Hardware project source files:
···

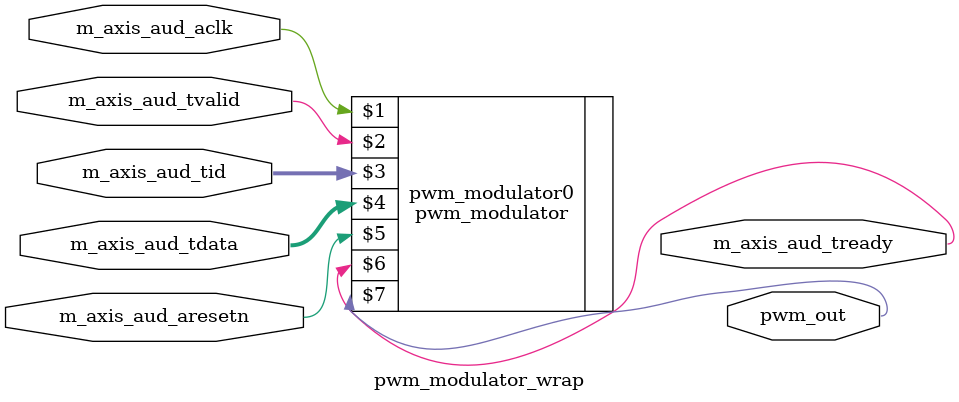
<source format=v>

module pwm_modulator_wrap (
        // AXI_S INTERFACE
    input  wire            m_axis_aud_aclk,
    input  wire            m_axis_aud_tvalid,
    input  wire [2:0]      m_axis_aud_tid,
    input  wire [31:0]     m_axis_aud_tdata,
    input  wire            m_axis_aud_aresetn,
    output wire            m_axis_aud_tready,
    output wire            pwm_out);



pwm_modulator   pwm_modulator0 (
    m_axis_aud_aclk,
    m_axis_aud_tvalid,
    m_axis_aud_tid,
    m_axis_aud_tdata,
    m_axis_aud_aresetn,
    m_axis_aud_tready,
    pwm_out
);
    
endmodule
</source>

···

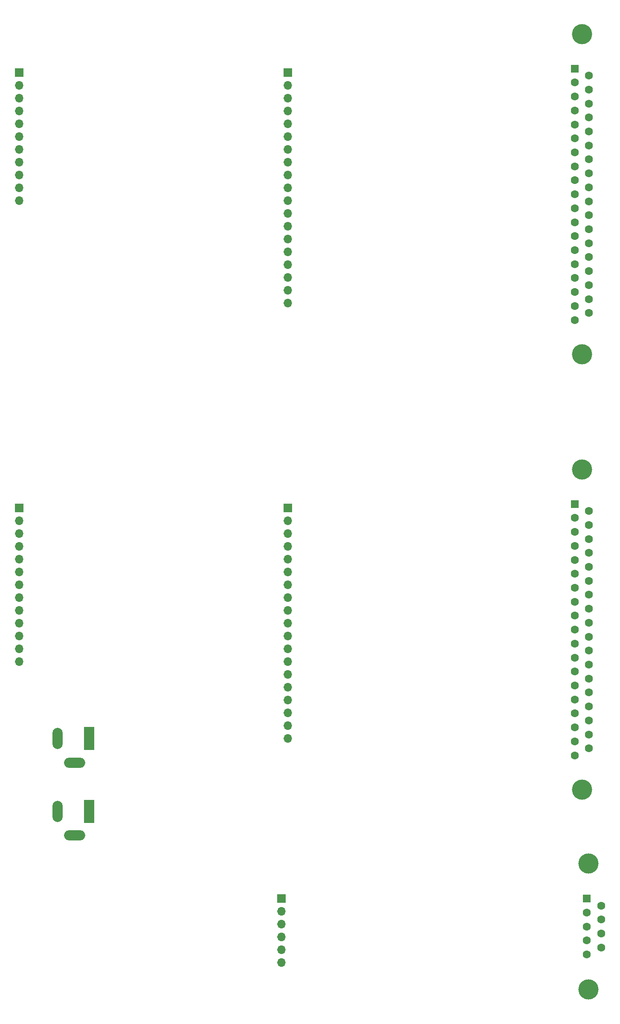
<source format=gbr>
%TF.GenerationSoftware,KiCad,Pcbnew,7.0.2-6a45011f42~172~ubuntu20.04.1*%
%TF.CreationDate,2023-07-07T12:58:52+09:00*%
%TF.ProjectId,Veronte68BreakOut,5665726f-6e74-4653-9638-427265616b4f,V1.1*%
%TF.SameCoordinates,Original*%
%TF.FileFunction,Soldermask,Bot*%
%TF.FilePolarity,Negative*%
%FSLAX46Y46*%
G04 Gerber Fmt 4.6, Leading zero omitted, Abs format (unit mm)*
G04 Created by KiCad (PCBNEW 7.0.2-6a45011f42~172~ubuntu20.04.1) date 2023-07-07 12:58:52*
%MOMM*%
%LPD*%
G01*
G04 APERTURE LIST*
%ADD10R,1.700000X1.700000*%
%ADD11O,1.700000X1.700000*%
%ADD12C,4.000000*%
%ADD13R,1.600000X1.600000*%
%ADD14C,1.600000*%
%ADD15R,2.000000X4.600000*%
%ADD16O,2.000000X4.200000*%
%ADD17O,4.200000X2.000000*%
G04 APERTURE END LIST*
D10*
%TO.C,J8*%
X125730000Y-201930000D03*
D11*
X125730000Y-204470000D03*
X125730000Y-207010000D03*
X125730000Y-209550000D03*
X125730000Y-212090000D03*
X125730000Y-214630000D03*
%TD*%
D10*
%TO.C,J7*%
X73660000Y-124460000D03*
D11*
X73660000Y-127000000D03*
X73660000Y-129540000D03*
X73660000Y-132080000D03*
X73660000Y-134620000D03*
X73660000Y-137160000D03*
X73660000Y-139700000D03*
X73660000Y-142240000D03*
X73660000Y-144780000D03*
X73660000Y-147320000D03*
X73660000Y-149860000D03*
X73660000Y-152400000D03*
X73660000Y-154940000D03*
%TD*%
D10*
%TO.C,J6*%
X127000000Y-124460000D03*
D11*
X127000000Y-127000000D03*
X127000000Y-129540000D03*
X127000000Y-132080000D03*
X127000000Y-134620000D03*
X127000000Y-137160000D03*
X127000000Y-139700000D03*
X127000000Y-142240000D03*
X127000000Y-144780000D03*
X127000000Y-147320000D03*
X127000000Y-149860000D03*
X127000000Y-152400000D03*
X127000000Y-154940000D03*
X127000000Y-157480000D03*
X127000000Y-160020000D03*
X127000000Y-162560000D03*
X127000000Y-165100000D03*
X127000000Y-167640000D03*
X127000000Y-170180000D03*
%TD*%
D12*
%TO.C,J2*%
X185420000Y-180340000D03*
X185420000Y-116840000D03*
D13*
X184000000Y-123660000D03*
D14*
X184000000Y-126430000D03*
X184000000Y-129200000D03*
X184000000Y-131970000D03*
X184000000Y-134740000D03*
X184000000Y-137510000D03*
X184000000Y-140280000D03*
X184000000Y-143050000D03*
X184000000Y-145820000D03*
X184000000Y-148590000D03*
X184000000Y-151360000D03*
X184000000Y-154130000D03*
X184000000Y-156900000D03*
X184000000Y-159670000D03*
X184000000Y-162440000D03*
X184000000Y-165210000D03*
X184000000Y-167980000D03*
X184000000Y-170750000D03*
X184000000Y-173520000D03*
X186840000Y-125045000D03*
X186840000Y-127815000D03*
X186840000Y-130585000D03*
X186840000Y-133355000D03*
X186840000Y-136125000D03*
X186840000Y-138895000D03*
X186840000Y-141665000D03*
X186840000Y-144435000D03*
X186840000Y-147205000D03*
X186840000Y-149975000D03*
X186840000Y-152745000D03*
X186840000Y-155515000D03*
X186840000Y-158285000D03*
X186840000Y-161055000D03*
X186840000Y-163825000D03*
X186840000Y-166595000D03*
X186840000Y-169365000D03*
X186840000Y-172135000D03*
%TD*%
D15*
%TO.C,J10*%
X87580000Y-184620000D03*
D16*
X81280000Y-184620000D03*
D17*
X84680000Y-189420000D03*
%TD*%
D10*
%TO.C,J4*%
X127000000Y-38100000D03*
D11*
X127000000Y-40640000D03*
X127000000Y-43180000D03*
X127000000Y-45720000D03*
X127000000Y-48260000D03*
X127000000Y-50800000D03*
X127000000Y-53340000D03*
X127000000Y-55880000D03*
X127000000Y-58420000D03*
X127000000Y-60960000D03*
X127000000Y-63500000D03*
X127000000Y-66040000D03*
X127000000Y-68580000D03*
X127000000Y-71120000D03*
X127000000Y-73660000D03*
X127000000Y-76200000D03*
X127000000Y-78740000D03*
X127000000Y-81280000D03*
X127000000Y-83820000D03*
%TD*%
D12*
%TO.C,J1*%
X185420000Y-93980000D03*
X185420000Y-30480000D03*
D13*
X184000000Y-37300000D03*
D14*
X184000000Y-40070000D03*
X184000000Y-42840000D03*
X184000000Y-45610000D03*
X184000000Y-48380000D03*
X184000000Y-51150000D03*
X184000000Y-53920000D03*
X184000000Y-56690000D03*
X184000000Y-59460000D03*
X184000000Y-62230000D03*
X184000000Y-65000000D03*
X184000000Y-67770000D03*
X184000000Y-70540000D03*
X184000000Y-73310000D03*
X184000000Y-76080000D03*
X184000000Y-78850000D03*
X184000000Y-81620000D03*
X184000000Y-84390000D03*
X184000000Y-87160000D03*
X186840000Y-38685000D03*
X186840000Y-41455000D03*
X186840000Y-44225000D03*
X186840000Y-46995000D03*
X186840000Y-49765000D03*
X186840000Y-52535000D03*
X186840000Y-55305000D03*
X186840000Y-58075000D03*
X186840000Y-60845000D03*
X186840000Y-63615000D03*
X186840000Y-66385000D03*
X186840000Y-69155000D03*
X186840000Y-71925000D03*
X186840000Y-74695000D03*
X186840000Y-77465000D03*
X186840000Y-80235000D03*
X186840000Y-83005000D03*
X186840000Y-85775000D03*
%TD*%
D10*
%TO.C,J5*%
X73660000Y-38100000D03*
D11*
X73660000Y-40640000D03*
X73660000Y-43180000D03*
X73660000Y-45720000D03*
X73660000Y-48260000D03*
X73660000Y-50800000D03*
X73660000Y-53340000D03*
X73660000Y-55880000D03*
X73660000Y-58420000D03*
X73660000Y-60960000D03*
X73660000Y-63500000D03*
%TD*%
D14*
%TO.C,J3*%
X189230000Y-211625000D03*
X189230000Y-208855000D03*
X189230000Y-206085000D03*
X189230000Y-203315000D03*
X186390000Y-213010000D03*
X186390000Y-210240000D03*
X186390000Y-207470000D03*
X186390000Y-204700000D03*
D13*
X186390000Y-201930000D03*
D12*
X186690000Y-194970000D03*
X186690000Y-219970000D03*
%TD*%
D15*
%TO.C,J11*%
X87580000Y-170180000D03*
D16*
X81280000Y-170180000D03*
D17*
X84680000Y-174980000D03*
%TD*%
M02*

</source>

···

WHAT THE EXERCISE ASKS —
Find every line in the records that holds the word "wire", then state the count alone.

ANSWER SECTION —
7